Posts Tagged application
Most people don’t realize that lime particles are said to be some 500 times smaller than portland cement particles. This might explain, in part, why some lime mortar applications for repointing get so messy with mortar on the faces of the stonework – and yes, very difficult to remove especially the longer the lime mortar sits on the stone. The key in delivering a clean project, one that needs minimal cleaning (just with a small brush and water at the edges of the stone) is water content of the repointing mortar when being applied.
The consistency should be like that of stiff compacted brown sugar like you find in the kitchen cabinet. Yep, just like that. The feeling, the moisture content, and the compaction power. Mortar made to this consistency will not stick to the surfaces of the stonework and cannot be dragged along the top causing a stain from the hawk being pressed against the wall. You get a cleaner wall and the chances of shrinkage cracks are reduced as the mortar cures.
But moisture is important when repointing a wall. Bond strength is delivered during the application when a thoroughly soaked wall (with water) is allowed to partially dry-out and become surface-saturated-dry or (SSD). The SSD condition gives the dry mortar a bond potential with the advancement of each masons pressurized push against the material to the back of the joint. This is why it is so important that the masons repointing tool be sized to fit within the joint to allow for this compression.

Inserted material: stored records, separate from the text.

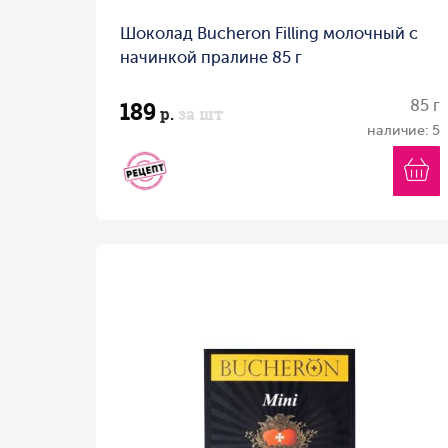
Шоколад Bucheron Filling молочный с
начинкой пралине 85 г
189
85 г
р.
за шт
наличие: 5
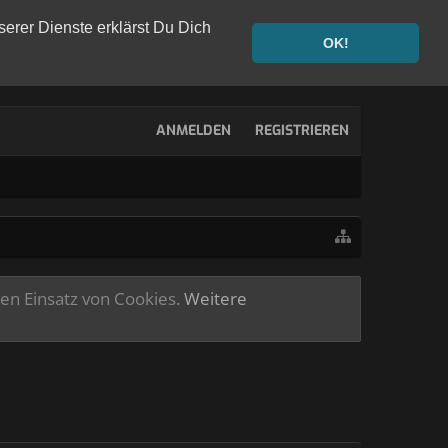
serer Dienste erklärst Du Dich
OK!
ANMELDEN
REGISTRIEREN
ren Einsatz von Cookies.
Weitere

I have seen a trend in recent years to rely on washing down the repointed walls with a light solution of an acid-based cleaner to remove the mortar stains from the stone surfaces. Problem is that the cleaner also cleans the mortar and dissolves the binder paste from the surfaces. While some in the industry call this aging the mortar, because it exposes the aggregate and gives the appearance of an old mortar joint. Well, you would get that appearance anyway if you waited 10 years as the lime paste naturally wears off the surface of the aggregate particles.

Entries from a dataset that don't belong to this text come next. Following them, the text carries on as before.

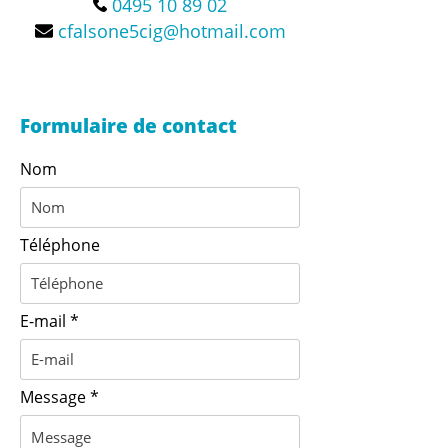
0495 10 89 02
cfalsone5cig@hotmail.com
Formulaire de contact
Nom
Téléphone
E-mail
Message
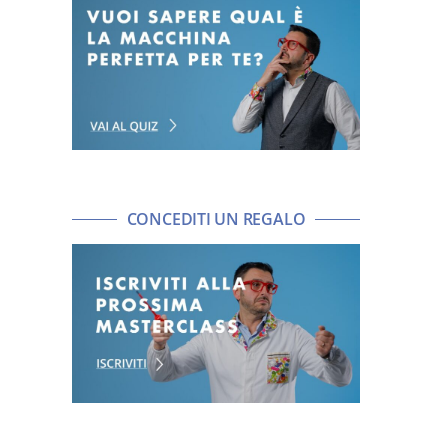
CONCEDITI UN REGALO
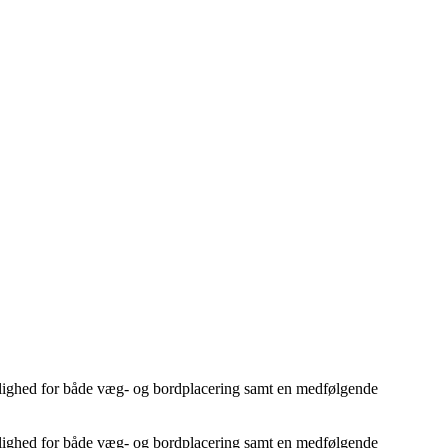
mulighed for både væg- og bordplacering samt en medfølgende
mulighed for både væg- og bordplacering samt en medfølgende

So, in fact, what you are doing in washing the wall down is giving the customer a used wall – a clean wall, but a wall that has been exposed to accelerated weathering is how I look at it. I figure you rip off at least 10-15 years of life cycle performance from the face of a mortar joint by washing it down with an acid-based cleaner. Seems the evidence is clear that the lime mortars do not withstand a cleaning as well as portland cement-based mortar mixtures. What makes things much worse is that lime mortar is very absorbent to water by its natural ability to transfer water in and out through evaporation which often causes the cleaners to penetrate deeper into the joint surface weakening the material even further.
The story I tell in my masonry seminars is a fun one to illustrate the point. It would be like selling someone a brand new set of tires for their truck and make them pay full price for them, but just as they are ready to drive away, you tell them, “Let me use your tires for say 20,000 miles first, then I will give them back to you” – essentially selling them used tires for the price of brand new ones. Don’t sell used lime mortar.